Autre aspect décevant, Jurassic World Evolution n’est pas vraiment un tycoon game. Si quelques prix sont paramétrables, il n’y a pas exemple aucun élément de décoration. Vous ne pourrez pas non plus choisir le prix des entrées. Il n’est pas non plus question de campagne de publicité, de réductions ou autres éléments marketing. Vous pourrez bien changer le skin de vos jeeps de gardes ou d’hélico, mais cela n’a aucun impact sur les touristes (ce qui est normal). C’est bien dommage parce que le jeu possède tous les éléments techniques pour être intéressant. On ragera simplement sur l’outil de placement de bâtiment qui décidera pour un oui ou pour un non que la petite bosse du fond du terrain empêche la construction de ce fast-food…
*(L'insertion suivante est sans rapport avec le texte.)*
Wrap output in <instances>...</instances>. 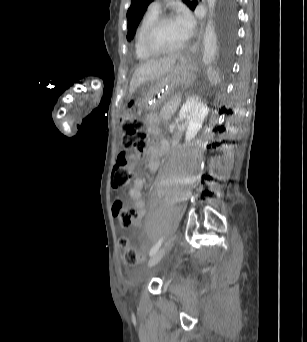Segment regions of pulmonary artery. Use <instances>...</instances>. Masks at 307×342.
Listing matches in <instances>:
<instances>
[{"mask_svg": "<svg viewBox=\"0 0 307 342\" xmlns=\"http://www.w3.org/2000/svg\"><path fill=\"white\" fill-rule=\"evenodd\" d=\"M149 8L153 11L159 12L161 9V1H150Z\"/></svg>", "mask_w": 307, "mask_h": 342, "instance_id": "obj_1", "label": "pulmonary artery"}]
</instances>
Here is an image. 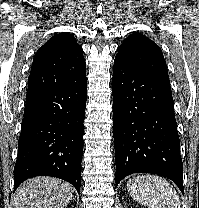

Autre détail rageant, les clôtures. En réalité vous n’aurez jamais besoin de clôture de qualité, car qu’elles soient électrifiées, renforcées ou que ce soit de simple fils de fer… elles sont toutes aussi fragiles. Ou presque. Et de toute façon, vous ne serez prévenus qu’à la rupture d’une d’entre elles. Vous serez donc systématiquement mis au pied du mur si un dinosaure tentait de s’échapper. Bon, en même temps, une chance pour vous, si vous gérez le confort de vos jolis reptiles, cela n’arrivera jamais… même les raptors modifiés génétiquement seront bien sages s’ils ont à manger et des copains avec lesquels jouer. Dommage. Les mécaniques de la modification génétique n’ont pas été exploitées à 100%.

Extinction ?

Jurassic World Evolution est intéressant. Hyper addictif au départ, vos 15 à 20 premières heures seront une promenade émerveillée au milieu de dinosaures magnifiques. Et puis, les défauts commenceront à prendre de la place : vous vous sentirez à l’étroit sur les îles proposées par le jeu. Vous vous agacerez des imperfections dans le gameplay et la redondance des objectifs. Doté d’une base technique pourtant solide, le jeu manque clairement de quelques mois de développement, d’une ouverture au workshop, d’un véritable ADN de tycoon game, d’un générateur de carte aléatoire paramétrable et d’un équilibrage concernant certaines mécaniques de gameplay. Sa bonne bouille lui pardonne ses erreurs de jeunesse, mais prions pour que Frontier rectifie rapidement un tir vendu à un prix bien trop élevé pour le moment (une grosse cinquantaine d’euros) et que tout cela accouche finalement d’un jeu aussi attachant que votre belle-mère.